Apple TV’s Dickinson, and the Importance of LGBTQIA+ Representation in Media

It’s a well-known fact that the media has a pretty big impact on our lives– whether it’s an outfit inspired by your favorite TV show, telling your friends a weird fact you learned from a documentary, or everything in between. TV, film, social media, and music, like documentaries, can provide and hold information. People can grow up watching and listening to all of these sources of media, and that will be all they know, because they’ve never seen or heard differently. When you listen to and see stories that are different from yours, it can be an eye-opening experience, helping with your empathy and understanding of others. To take stories from all aspects of real life, to draw inspiration from different cultures and places, is to represent them.

• _Excerpted records_
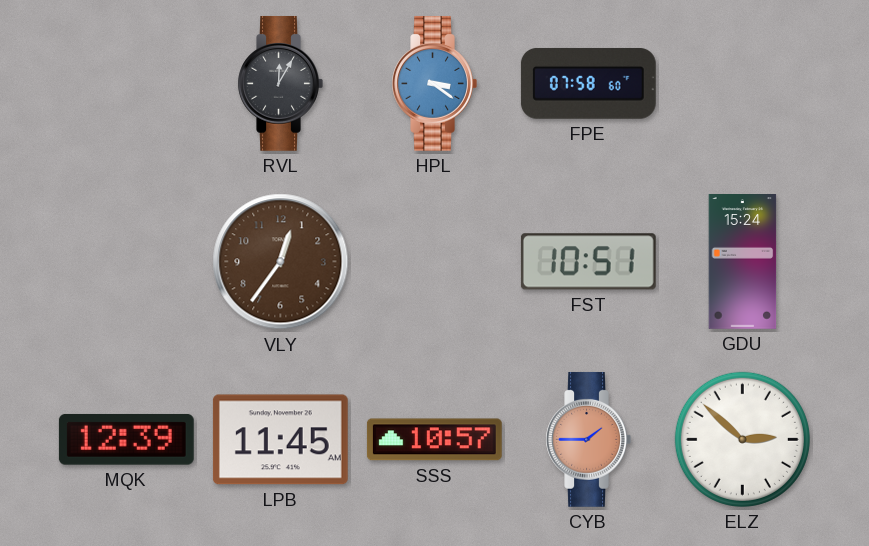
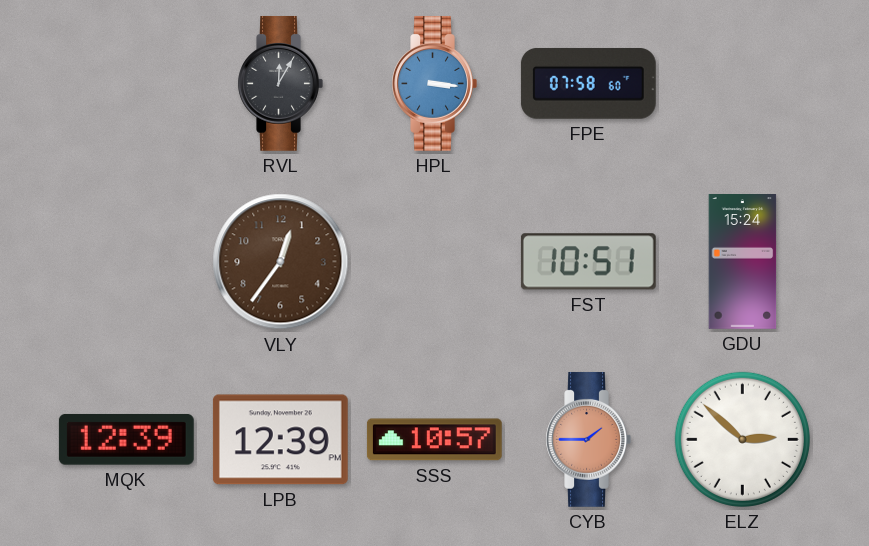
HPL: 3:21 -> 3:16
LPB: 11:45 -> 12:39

--

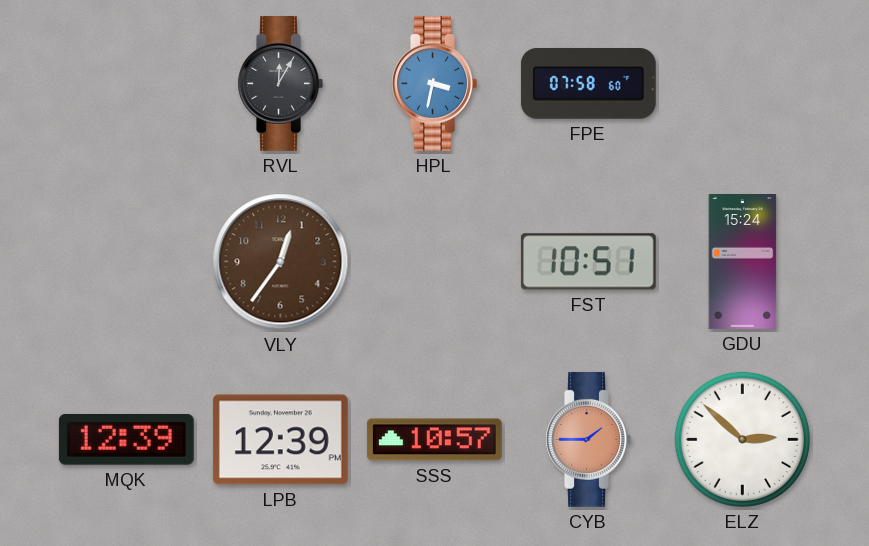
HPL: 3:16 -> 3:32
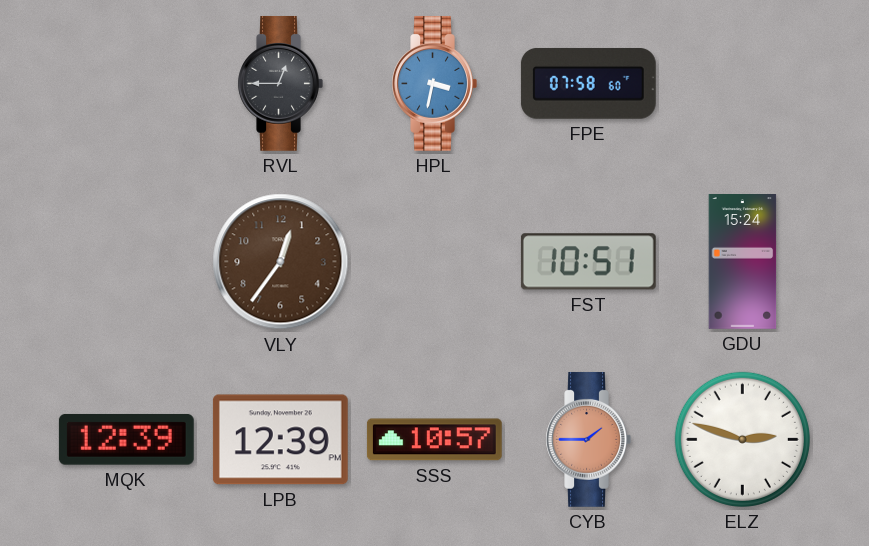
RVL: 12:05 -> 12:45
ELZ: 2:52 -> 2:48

...

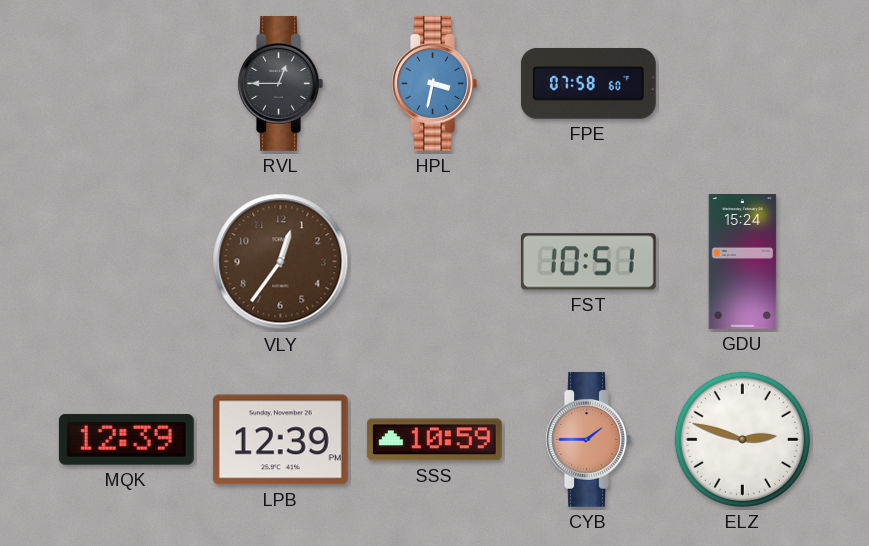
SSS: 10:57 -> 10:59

• _Stated exercise A_
In the Dickinson article, rewrite the part that opens with the words containing "Apple TV’s Dickinson, and" and closes with "to represent them.", swapping "empathy" for "compassion".
• _Stated exercise B_
According to the Dickinson article, what can listening to and seeing stories different from your own help with?

• _Final answer A_
Apple TV’s Dickinson, and the Importance of LGBTQIA+ Representation in Media

It’s a well-known fact that the media has a pretty big impact on our lives– whether it’s an outfit inspired by your favorite TV show, telling your friends a weird fact you learned from a documentary, or everything in between. TV, film, social media, and music, like documentaries, can provide and hold information. People can grow up watching and listening to all of these sources of media, and that will be all they know, because they’ve never seen or heard differently. When you listen to and see stories that are different from yours, it can be an eye-opening experience, helping with your compassion and understanding of others. To take stories from all aspects of real life, to draw inspiration from different cultures and places, is to represent them.

• _Final answer B_
Your empathy and understanding of others.